Dandarah, a Brazilian App Offers Panic Button and Safe Spaces to LGBT+ Population

An app that maps safe spaces for LGBT+ people and features a panic button to warn friends of risk was launched on Wednesday in Brazil, one of the deadliest countries to be gay or trans.

The app is called Dandarah, after a trans woman who was murdered in 2017, and received its initial funding from Jean Wyllys, one of Brazil’s few openly gay congressmen who fled the country this year due to death threats.

“The LGBTQ community in Brazil as a whole, and especially the transgender group, is facing a large scope of violence,” said University of Toronto’s Monica Malta, a mental health expert who has studied violence faced by trans women in Brazil.

“We hope that this app will be a strategy to help us (address the violence),” said Malta, who helped develop the app.

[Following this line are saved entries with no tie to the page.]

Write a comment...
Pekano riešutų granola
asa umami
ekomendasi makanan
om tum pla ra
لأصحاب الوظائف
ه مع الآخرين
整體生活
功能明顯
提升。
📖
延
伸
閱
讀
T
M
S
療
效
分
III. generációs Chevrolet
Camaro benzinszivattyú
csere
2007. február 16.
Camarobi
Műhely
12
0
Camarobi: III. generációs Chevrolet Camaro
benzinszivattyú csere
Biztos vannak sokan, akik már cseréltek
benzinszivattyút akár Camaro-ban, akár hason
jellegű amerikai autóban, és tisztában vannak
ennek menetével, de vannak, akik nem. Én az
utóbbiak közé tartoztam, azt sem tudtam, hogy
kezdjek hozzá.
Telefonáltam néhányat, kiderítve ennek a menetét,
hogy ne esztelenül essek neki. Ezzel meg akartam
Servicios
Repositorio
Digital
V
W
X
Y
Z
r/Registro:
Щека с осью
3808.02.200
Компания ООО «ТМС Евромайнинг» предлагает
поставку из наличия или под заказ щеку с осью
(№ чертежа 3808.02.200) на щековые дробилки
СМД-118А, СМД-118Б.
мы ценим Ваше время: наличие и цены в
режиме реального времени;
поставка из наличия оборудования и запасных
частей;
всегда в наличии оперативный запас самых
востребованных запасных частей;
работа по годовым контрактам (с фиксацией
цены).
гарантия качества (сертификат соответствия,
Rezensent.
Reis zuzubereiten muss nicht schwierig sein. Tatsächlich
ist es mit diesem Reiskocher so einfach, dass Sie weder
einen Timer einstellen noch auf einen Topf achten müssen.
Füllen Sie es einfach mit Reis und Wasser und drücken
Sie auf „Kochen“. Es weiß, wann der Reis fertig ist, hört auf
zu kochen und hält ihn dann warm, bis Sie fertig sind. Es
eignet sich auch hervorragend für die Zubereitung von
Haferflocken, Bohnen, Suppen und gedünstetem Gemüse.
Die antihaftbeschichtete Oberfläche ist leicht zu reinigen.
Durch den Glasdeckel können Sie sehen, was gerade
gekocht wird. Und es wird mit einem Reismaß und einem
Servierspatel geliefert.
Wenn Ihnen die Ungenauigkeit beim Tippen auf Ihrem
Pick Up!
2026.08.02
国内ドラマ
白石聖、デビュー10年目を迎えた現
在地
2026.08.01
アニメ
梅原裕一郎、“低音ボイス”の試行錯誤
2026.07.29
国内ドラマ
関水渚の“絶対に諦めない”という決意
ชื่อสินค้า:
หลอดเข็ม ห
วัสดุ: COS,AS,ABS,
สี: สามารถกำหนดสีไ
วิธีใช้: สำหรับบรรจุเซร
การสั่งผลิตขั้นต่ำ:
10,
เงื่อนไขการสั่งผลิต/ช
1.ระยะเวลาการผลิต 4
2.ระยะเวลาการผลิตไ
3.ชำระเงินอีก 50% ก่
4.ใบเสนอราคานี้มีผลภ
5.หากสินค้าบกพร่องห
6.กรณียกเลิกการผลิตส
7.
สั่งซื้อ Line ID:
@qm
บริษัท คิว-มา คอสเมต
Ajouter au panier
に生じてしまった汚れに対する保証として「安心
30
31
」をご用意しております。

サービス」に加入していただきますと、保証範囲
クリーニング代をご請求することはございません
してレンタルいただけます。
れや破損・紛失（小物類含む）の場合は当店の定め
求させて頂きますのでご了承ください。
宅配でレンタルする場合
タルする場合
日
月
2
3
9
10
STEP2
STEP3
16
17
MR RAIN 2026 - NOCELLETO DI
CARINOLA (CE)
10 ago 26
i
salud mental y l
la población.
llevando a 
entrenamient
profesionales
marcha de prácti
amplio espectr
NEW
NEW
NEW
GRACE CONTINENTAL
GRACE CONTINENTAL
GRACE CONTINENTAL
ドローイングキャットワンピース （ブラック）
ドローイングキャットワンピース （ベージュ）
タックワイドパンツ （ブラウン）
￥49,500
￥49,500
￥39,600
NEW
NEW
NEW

Despite recent rulings in favor of LGBT+ rights, including a Supreme Court decision in June making homophobia a crime, religious conservatism and widespread violence often make Brazil a hostile country for gay and trans people.

Brazil had the highest number of trans murders globally – at 130 – in the 12 months up to Sept. 30, according to the Trans Murder Monitoring project. Almost 40% of deaths worldwide took place in the 200 million-strong nation.

Dandarah follows a global trend of digital platforms helping to keep LGBT+ people safe, with the GeoSure app, which rates risk for travelers in 30,000 neighborhoods worldwide, adding an LGBT+ safety category to its service last year.

The Brazilian app uses crowdsourcing to designate risky areas for gay and trans people by letting users mark locations where violent incidents occur, as well as police stations and safe spaces, like trans-friendly health clinics and charities.

If they feel in danger, its panic button allows users to alert five registered contacts who receive the user’s location and phone numbers for emergency services.

According to watchdog group Grupo Gay da Bahia, 320 LGBT+ people were murdered in Brazil last year.

Malta decided to launch the app after her study of nearly 3,000 trans women across Brazil revealed their “terrible and widespread experience of violence and discrimination”.

“The key issue for us to think about was … how could we build upon everything the community had and foster something that could give them a better tool to not only report (violence) but also reach out and support each other,” Malta said.

The rights groups and researchers behind Dandarah hope it will help paint a clearer picture of anti-LGBT+ violence in Brazil, where there are no official statistics on these attacks and many crimes go unreported for fear of discrimination.

“It encourages the population to report crimes so we can reduce omission and impunity,” said Bruna Benevides, a trans researcher and activist involved in the project, adding that the app is hosted on a secure server to protect users’ identities.